Stawiam problem na zasadzie: ile subiektywizmu/chciejstwa "powinno" być, a nie pytając "czy" w ogóle subiektywizm powinien być, bo z góry odrzucam jako naiwne (i paradoksalnie także zbyt chciejskie) przekonanie, że da się funkcjonować mentalnie bez subiektywizmu i chciejstwa. Bo nawet będąc maksymalnie przekonanym do tego, że w życiu trzeba się wyrzec subiektywizmu, swoich pragnień, osobistych przekonań, a oprzeć o jakieś uznane standardy, obiektywnie słuszne zasady moralne, sprawdzone procedury, normy i wzorce, to powstaną i tak problemy:
- KTÓRE z tych wielu oferowanych przez społeczeństwo wzorców należałoby uznać
- JAK KONKRETNIE JE POWIĄZAĆ z daną sytuacja, która i tak zawsze będzie rozpoznawana w jakimś tu i teraz, konkretnymi zmysłami, interpretowana konkretnym zbiorem doświadczeń życiowych tego, a nie innego człowieka.
Skoro zatem pomysł na to, że można się zupełne pozbyć chciejskiego subiektywizmu został uznany za naiwny, nierealizowalny praktycznie, pozostaje problem:
ile właściwie tego mojego osobistego, subiektywnego wkładu powinno być?

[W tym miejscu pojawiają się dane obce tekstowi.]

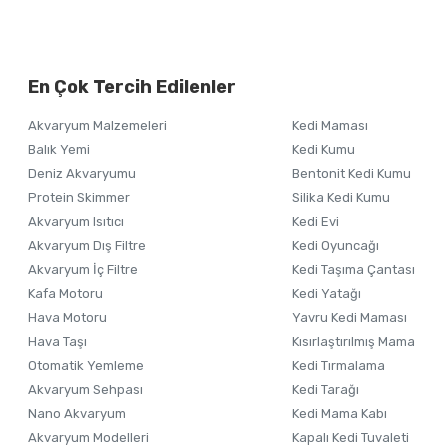
Bu ürünün fiyat bilgisi, resim, ürün açıklamalarında ve diğer ko
Görüş ve önerileriniz için teşekkür ederiz.
Alışverişinizden 
En Çok Tercih Edilenler
Ürün resmi kalitesiz, bozuk veya görüntülenemiyor.
Akvaryum Malzemeleri
Kedi Maması
Ürün açıklamasında eksik bilgiler bulunuyor.
Balık Yemi
Kedi Kumu
Ürün bilgilerinde hatalar bulunuyor.
Deniz Akvaryumu
Bentonit Kedi Kumu
Ürün fiyatı diğer sitelerden daha pahalı.
Protein Skimmer
Silika Kedi Kumu
Akvaryum Isıtıcı
Kedi Evi
Bu ürüne benzer farklı alternatifler olmalı.
Akvaryum Dış Filtre
Kedi Oyuncağı
Akvaryum İç Filtre
Kedi Taşıma Çantası
Kafa Motoru
Kedi Yatağı
Hava Motoru
Yavru Kedi Maması
Hava Taşı
Kısırlaştırılmış Mama
Otomatik Yemleme
Kedi Tırmalama
Akvaryum Sehpası
Kedi Tarağı
Nano Akvaryum
Kedi Mama Kabı
Akvaryum Modelleri
Kapalı Kedi Tuvaleti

Choć szybko mi się to pytanie konwertuje do innego:
JAKI ten mój osobisty wkład miałby być?
Pytanie "ile" w tym kontekście samo jest subiektywne, bo nie mamy miary, która by określała granicę pomiędzy rozpoznaniem subiektywnym, a obiektywnym. Właściwie to nawet zdefiniowanie obiektywizmu jest tu problemem.
Postawione w tytule pytanie ma dość silne konotacje religijne. W szczególności mamy takie cytaty z Biblii:
4) Tak i wy, bracia moi, dzięki ciału Chrystusa umarliście dla Prawa, by złączyć się z innym - z Tym, który powstał z martwych, byśmy zaczęli przynosić owoc Bogu. (List do Rzymian 7:4)

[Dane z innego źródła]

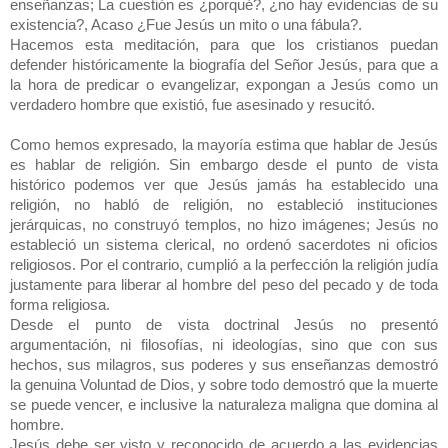
enseñanzas; La cuestión es ¿porqué?, ¿no hay evidencias de su
existencia?, Acaso ¿Fue Jesús un mito o una fábula?.
Hacemos esta meditación, para que los cristianos puedan
defender históricamente la biografía del Señor Jesús, para que a
la hora de predicar o evangelizar, expongan a Jesús como un
verdadero hombre que existió, fue asesinado y resucitó.
Como hemos expresado, la mayoría estima que hablar de Jesús
es hablar de religión. Sin embargo desde el punto de vista
histórico podemos ver que Jesús jamás ha establecido una
religión, no habló de religión, no estableció instituciones
jerárquicas, no construyó templos, no hizo imágenes; Jesús no
estableció un sistema clerical, no ordenó sacerdotes ni oficios
religiosos. Por el contrario, cumplió a la perfección la religión judía
justamente para liberar al hombre del peso del pecado y de toda
forma religiosa.
Desde el punto de vista doctrinal Jesús no presentó
argumentación, ni filosofías, ni ideologías, sino que con sus
hechos, sus milagros, sus poderes y sus enseñanzas demostró
la genuina Voluntad de Dios, y sobre todo demostró que la muerte
se puede vencer, e inclusive la naturaleza maligna que domina al
hombre.
Jesús debe ser visto y reconocido de acuerdo a las evidencias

(5) Nie głosimy bowiem siebie samych, lecz Chrystusa Jezusa jako Pana, a nas - jako sługi wasze przez Jezusa.(2 list do Koryntian 4:5)
(17) Jeżeli więc ktoś pozostaje w Chrystusie, jest nowym stworzeniem. To, co dawne, minęło, a oto wszystko stało się nowe. (2 list do Koryntian 5:17)
(20) Teraz zaś już nie ja żyję, lecz żyje we mnie Chrystus. Choć nadal prowadzę życie w ciele, jednak obecne życie moje jest życiem wiary w Syna Bożego, który umiłował mnie i samego siebie wydał za mnie. (List do Galatów 2:20)
Szczególnie nad tym ostatnim fragmentem nieraz się zastanawiam...
Czy aby na pewno chodzi o to, aby tak całkiem już nie było "mnie", bo ma być w moim ciele Chrystus?... (to jest BARDZO trudny problem teologiczny!)